◆ Exercise prompt:
From the line containing "index tip: (444, 311)" down to the final entry below, restate each line word for word.
BEGIN Provided data
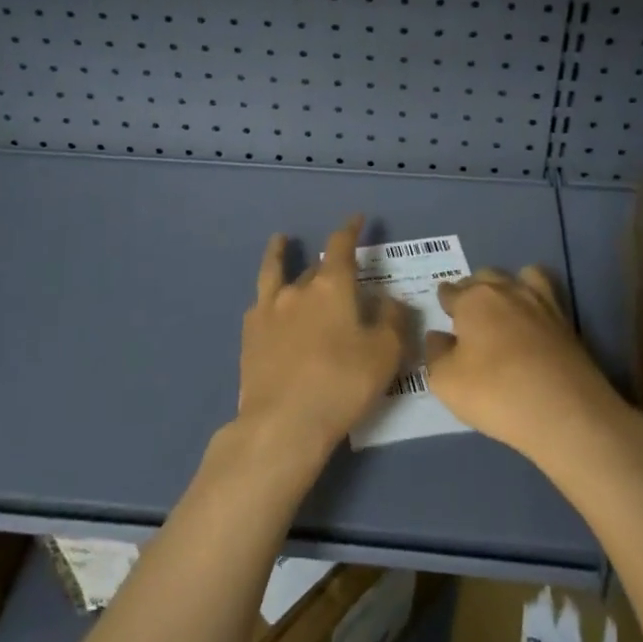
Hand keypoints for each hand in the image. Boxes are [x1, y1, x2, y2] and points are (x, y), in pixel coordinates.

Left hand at [234, 216, 408, 470]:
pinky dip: (267, 297)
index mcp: (332, 287)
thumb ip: (392, 321)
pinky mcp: (250, 335)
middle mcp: (298, 289)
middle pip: (315, 266)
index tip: (357, 218)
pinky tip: (267, 302)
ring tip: (280, 241)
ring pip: (276, 273)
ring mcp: (268, 310)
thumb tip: (390, 300)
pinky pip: (260, 304)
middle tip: (339, 266)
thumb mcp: (385, 354)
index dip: (350, 229)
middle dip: (328, 262)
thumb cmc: (342, 384)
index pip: (341, 245)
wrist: (283, 423)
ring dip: (280, 255)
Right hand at [424, 267, 625, 464]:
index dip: (445, 301)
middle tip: (470, 315)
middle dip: (473, 290)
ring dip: (508, 286)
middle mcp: (506, 290)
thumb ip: (436, 354)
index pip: (450, 291)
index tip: (444, 311)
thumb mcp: (446, 382)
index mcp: (473, 300)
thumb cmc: (495, 392)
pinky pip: (546, 294)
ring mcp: (540, 302)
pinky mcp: (566, 320)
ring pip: (520, 275)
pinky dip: (536, 298)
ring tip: (504, 308)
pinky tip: (533, 319)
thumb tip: (438, 336)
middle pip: (484, 277)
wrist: (564, 411)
END Provided data
◆ Written solution:
index tip: (444, 311)
thumb mcp: (446, 382)
index mcp: (473, 300)
thumb cmc: (495, 392)
pinky pip: (546, 294)
ring mcp: (540, 302)
pinky mcp: (566, 320)
ring pip: (520, 275)
pinky dip: (536, 298)
ring tip: (504, 308)
pinky tip: (533, 319)
thumb tip: (438, 336)
middle pip: (484, 277)
wrist: (564, 411)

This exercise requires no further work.